Empire of the Sun
The game has one map that covers the Pacific Theater of operations from India to Hawaii, and from the Aleutians to Australia. EOTS is the first card driven game to use hexes, which facilitates calculating movement and aircraft ranges. Each game turn covers 4 months (three turns per year) with a special December 41 (special two card) game turn, for a total of 12 game turns for the campaign.
The game is at the strategic level using naval units built around a capital ship class (e.g., CV Wasp, BB Washington, etc.), air units at the Air Force/ Air Flotilla/ Air Division level, and most ground units are Corps/ Armies although there are a host of specialized units at the division and below level. The game has 165 cards divided into an Allied and a Japanese deck.
The game uses a two tiered combat system with air-naval combat preceding ground combat. The system has players roll for combat efficiency, which is a strength multiplier from .5 to 2. This value multiplied by the unit strengths is the number of hits the enemy takes in combat, with some special conditions based on number of CVs present and the like.
As far as game play is concerned, China is abstracted using a track whereby the play of certain events and Chinese offensives puts pressure on the Allies to support this theater with resources or see it fall and hurt Allied morale. This is balanced against the fact that Japanese land replacements come from this theater, so the more they draw it down for conflict in other locations, the more likely China will survive.

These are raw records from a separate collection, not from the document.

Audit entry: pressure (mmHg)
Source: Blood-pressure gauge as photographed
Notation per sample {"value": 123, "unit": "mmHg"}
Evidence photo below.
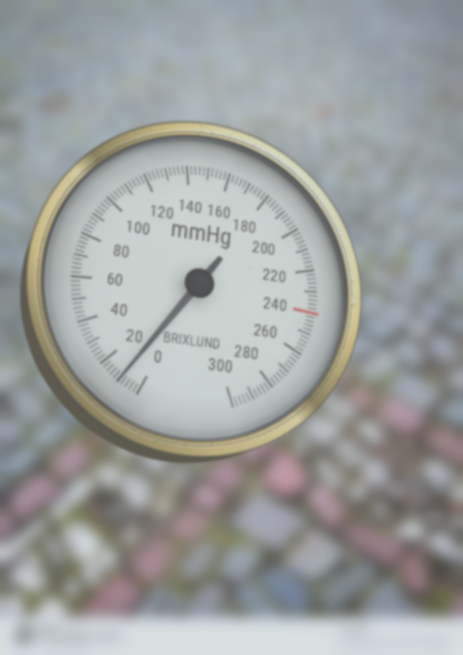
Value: {"value": 10, "unit": "mmHg"}
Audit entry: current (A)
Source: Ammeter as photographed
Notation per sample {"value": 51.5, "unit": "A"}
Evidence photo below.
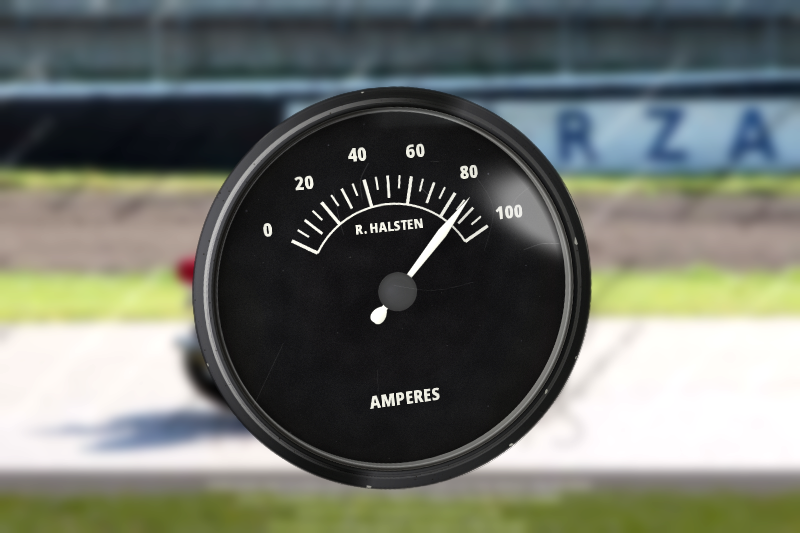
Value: {"value": 85, "unit": "A"}
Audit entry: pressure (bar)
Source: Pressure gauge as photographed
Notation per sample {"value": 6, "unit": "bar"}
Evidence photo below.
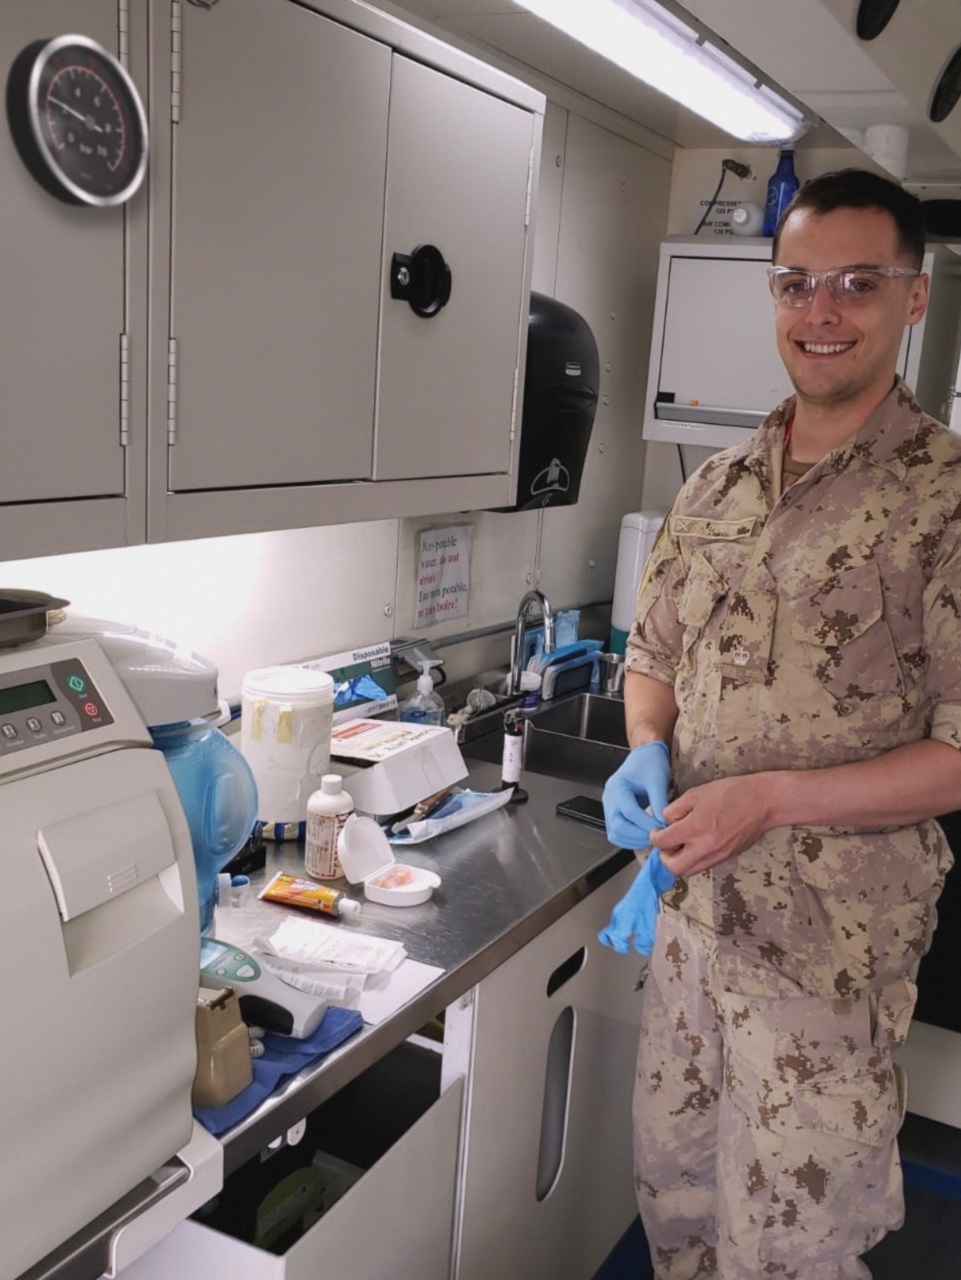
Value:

Northern India and Burma are active theaters of operation where the majority of the continuous ground warfare in the game occurs. If the Japanese can successfully occupy Northern India, they can drive this nation and its Commonwealth units out of the war.
Australia can also be knocked out of the war, although it is hard to keep it out permanently.
Then of course there is the famous island campaigns with the US driving across the Pacific to knock Japan out of the war.